Reader buttons expose `aria-keyshortcuts`, and the Repeat and Stop shortcuts are mirrored by visible controls so pointer and keyboard users share the same command surface.

The session panel keeps a transcript of recent narration with reader position, runtime, latency, copy, and clear controls, making the spoken path inspectable during demos and useful for the Field Notes write-up. Copy actions report when browser clipboard access is unavailable, so the visible transcript and commands remain inspectable.

Images start with meaningful fallback `alt` text in the HTML. Image descriptions are then preloaded into a local cache and written into the page's real `img alt` attributes. When the MiniCPM-V-4.6 endpoint is unavailable, deterministic alt-text fallbacks keep the screen-reader path usable. Image narration always starts with "Image description." so users can distinguish generated image descriptions from article text.

`/api/image-descriptions` exposes image receipts so judges can inspect the prompt, seed, planned <=4B image model, and fallback status behind each bundled article illustration without lengthening the reader sidebar.

Kokoro remains the planned tiny-model TTS path.

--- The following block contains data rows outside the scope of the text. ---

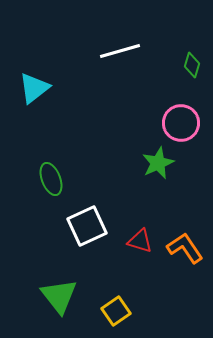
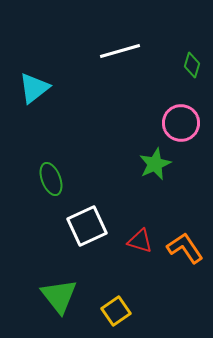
green star: moved 3 px left, 1 px down
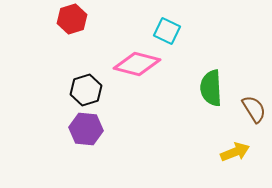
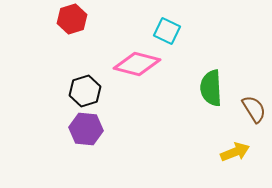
black hexagon: moved 1 px left, 1 px down
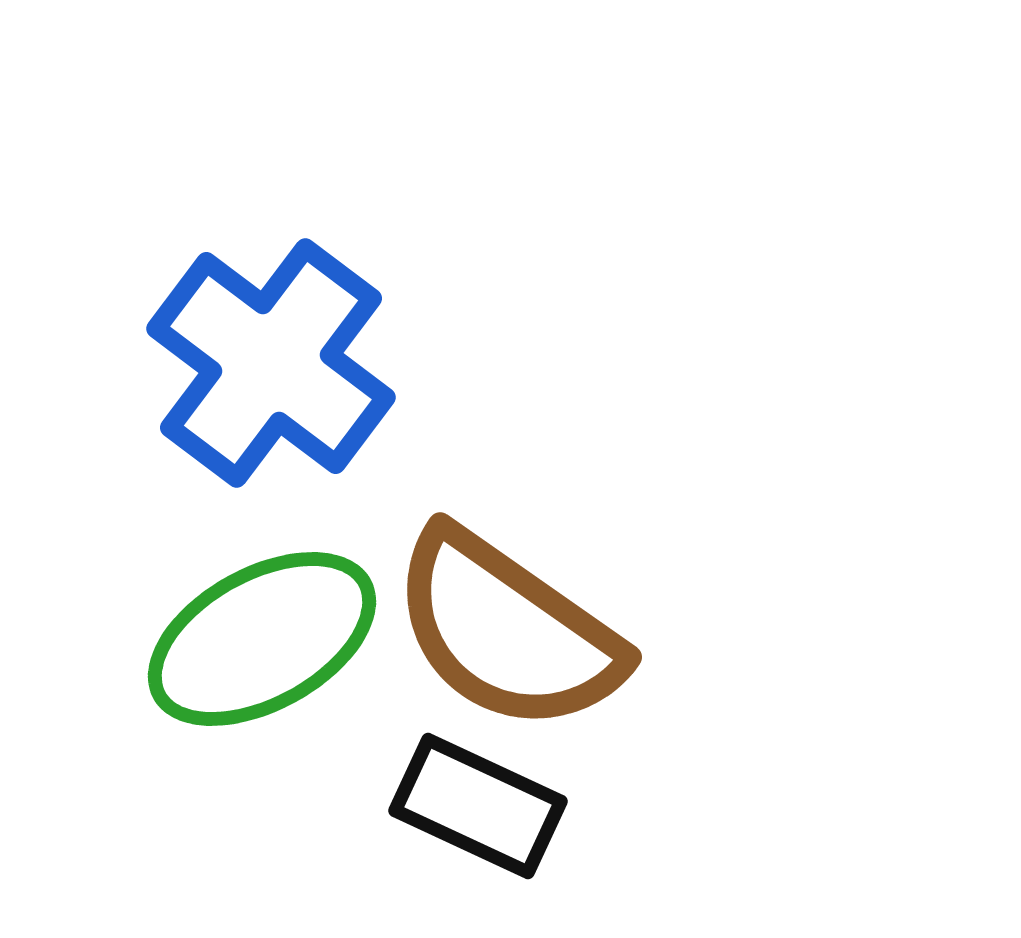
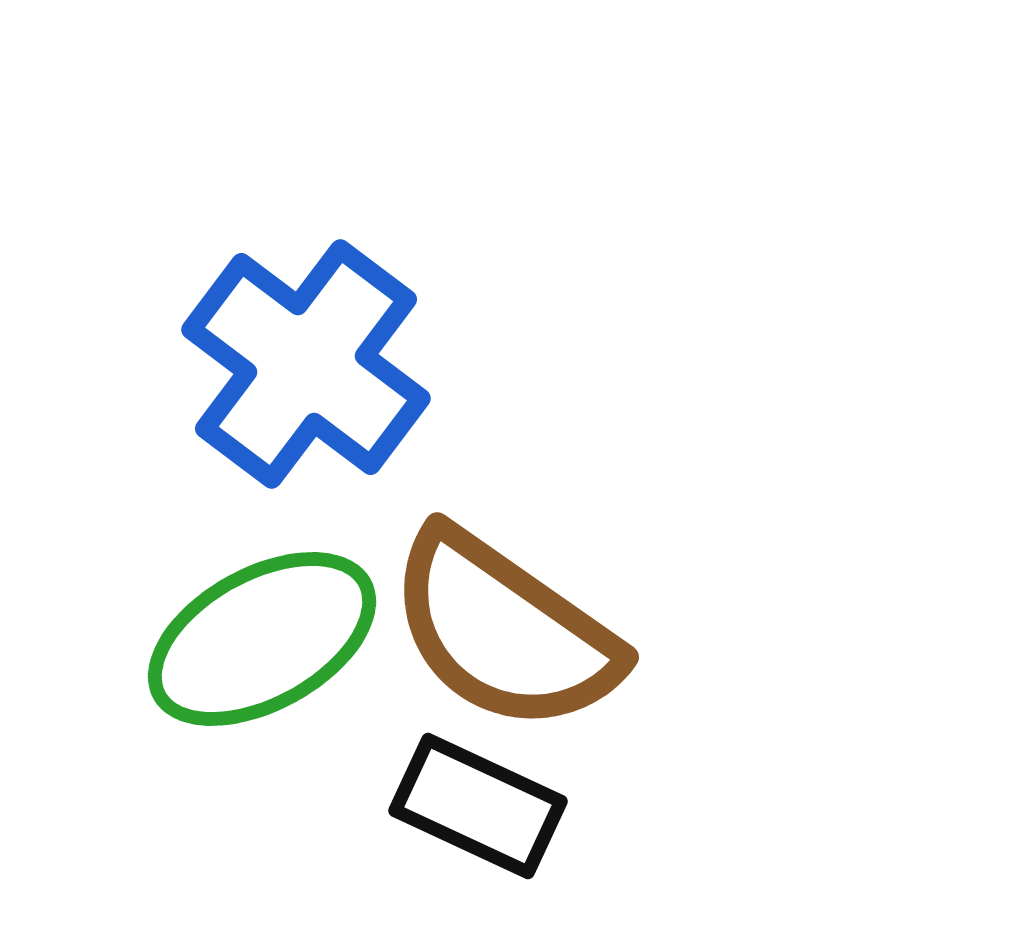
blue cross: moved 35 px right, 1 px down
brown semicircle: moved 3 px left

During local demos, if the server-side Kokoro call falls back, the browser speech engine can read the same transcript so screen-reader mode still produces audible feedback.

Generated speech files are pruned automatically so repeated demos do not grow the Space's `outputs` directory without bound.

The reader bar exposes Kokoro voice selection and speaking speed controls. Defaults come from `/api/article-manifest` so the UI, docs, and backend stay aligned.

Auto-advance is available as an opt-in reader control. It stays off by default so users keep manual control unless they choose continuous reading.

Navigation commands interrupt current speech before starting the next request, matching the expectation that a screen reader responds immediately when the user moves.

Reader-brain, image-description, speech, and image-generation responses include `elapsed_ms`. The session panel and transcript show recent latency so the Field Notes can discuss responsiveness with concrete numbers.

The sidebar model stack reads `/api/model-budget` so judges can see each role's model id, runtime, parameter count, and Tiny Titan pass status in the live app.

`/api/submission-readiness` gives judges one compact rollup of the claims the live app can prove.

`/api/evidence-bundle` returns the core judge receipts as formatted JSON for quick review or submission notes.

`/api/runtime-setup` summarizes each model path's runtime, setup command, and fallback chain, keeping the live demo honest about what is online, what can fall back to MiniCPM-V-4.6, and what is deterministic.

`/api/runtime-status` performs a short readiness check for llama.cpp and local speech dependencies, then reports which fallback paths are ready for a live demo.

## Generate Route

The header exposes two routes: Reader and Generate. Generate lets a user enter a topic, calls `/api/generate-article`, and renders a short semantic article with a thumbnail receipt. The text path uses the configured llama.cpp reader-brain model when available and falls back to deterministic article structure. The thumbnail path calls the Modal Klein worker for live image generation when `KLEIN_MODAL_ENDPOINT` is configured, and falls back to bundled SVG assets with explicit runtime metadata when the worker is unavailable.